An example of the problem we are describing is explained here: https://blog.mergequeue.com/managing-github-merges-for-high-...

There are ways to resolve merge conflicts automatically in some cases given some assumptions, but there is no way to resolve any given merge conflict without a system that can create a correct program. I won't bore you with the formal proof for this (especially since I have no idea how to construct such a proof). Consider that some merge conflicts require new code to be written to resolve them.

For example, here's an original program:

    if(foo()) {
      send_money_to_oftenwrong()
    }
and here's a change we would like to merge:

    if(bar()) {
      send_money_to_oftenwrong()
    }
and here's a concurrent change we would like to merge:

    if(baz()) {
      send_money_to_oftenwrong()
    }
How do you produce the correct program from these conflicting changes?

---

Also for example, an unsophisticated and unsound method for automatically resolving some merge conflicts:

1. Assume that if the build and tests succeed, the program is correct. (This is the most important bit)

2. Accept all non-conflicting changes.

3. For conflicting changes, accept one side of the conflict.

4. Build and test the result. If it succeeds, merge it.

5. Otherwise, attempt the same with the other side of the conflict. If it succeeds, merge it.

6. Otherwise, it cannot be merged automatically by this method.

Note that this approach could also apply to a CRDT-based merge.

I'm on a medium sized team so this might not be possible for everyone. The way I resolve this in my Trunk-Based source control system(so we heavily use Feature Flags) is to just never merge.

Every person who is to check-in code is to first stash their changes, pull all code, then pop the stash and deal with any conflicts locally, do the relevant testing, then check-in. The entire repo is checkin 1 -> checkin 2 -> checkin 3 -> etc..

When viewed in this light it is no different than if you had pulled the baz() code before you started editing anything.
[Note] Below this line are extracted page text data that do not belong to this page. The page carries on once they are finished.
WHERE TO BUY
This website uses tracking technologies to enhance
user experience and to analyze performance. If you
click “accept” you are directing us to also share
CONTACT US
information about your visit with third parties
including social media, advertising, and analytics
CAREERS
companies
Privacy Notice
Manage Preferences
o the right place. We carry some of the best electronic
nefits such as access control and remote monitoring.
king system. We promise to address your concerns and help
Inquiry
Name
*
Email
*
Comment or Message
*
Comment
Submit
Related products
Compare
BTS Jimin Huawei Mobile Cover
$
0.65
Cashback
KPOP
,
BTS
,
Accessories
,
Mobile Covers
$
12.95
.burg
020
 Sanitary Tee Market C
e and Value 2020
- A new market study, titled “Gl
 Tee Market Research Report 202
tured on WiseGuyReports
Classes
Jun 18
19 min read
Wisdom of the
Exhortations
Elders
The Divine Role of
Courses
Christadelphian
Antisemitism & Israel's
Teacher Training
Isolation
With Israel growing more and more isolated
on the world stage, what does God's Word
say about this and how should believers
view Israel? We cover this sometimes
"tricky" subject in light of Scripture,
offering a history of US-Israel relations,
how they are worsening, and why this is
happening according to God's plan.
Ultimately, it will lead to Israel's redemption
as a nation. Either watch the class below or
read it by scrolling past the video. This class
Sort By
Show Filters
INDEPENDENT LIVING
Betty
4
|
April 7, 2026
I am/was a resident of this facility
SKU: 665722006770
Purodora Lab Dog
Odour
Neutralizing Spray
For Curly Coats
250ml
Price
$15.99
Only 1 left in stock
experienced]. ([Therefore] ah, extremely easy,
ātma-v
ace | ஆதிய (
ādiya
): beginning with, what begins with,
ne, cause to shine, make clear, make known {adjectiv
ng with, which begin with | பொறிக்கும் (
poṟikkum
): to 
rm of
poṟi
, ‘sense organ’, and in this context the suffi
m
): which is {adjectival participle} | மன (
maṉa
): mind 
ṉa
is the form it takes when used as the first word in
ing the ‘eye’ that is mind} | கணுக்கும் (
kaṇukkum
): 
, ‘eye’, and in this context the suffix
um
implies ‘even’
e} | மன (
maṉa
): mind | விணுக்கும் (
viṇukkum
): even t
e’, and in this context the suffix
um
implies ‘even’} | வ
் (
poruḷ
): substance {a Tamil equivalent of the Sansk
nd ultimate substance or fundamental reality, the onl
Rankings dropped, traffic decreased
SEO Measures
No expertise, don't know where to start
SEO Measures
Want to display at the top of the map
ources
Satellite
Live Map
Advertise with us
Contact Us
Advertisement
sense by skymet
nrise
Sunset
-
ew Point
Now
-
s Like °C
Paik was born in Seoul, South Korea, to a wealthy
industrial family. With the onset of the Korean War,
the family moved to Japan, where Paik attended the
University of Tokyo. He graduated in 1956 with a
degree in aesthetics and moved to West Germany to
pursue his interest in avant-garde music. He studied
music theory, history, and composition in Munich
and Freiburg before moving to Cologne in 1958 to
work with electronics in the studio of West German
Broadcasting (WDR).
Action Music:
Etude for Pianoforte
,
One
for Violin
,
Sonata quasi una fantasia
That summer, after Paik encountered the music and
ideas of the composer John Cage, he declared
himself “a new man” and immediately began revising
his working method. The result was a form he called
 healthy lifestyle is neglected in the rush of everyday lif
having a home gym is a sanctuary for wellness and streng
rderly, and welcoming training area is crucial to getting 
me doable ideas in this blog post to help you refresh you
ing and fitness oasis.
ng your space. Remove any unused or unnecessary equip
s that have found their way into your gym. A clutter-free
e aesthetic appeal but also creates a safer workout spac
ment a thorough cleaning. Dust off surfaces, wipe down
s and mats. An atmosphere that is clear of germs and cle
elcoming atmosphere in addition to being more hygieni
Would you have changed it to bar() or not?

On the contrary, I for one am amazed how often no intervention is necessary on automatic merges, given how finnicky compilers are in general! If the teams are not ridiculously large and people mostly work on their own stuff and coordinate work on the "common" part, isn't it mostly good?

There are certainly usability issues with git but I wouldn't literally use Google docs with colored squiggly lines for the changes from Anne and Bob...

I don't mean literally Google docs but a storage system more like that than git. :)
> why isn't the ideal interface for developing in teams something more like editing in Google docs

Engineering and debugging are hard enough as it is. Doing this while one or more people are changing the code in real time would be a nightmare.

Because you'd never have a working revision to release, since everyone on the team will not finish their features at the same time.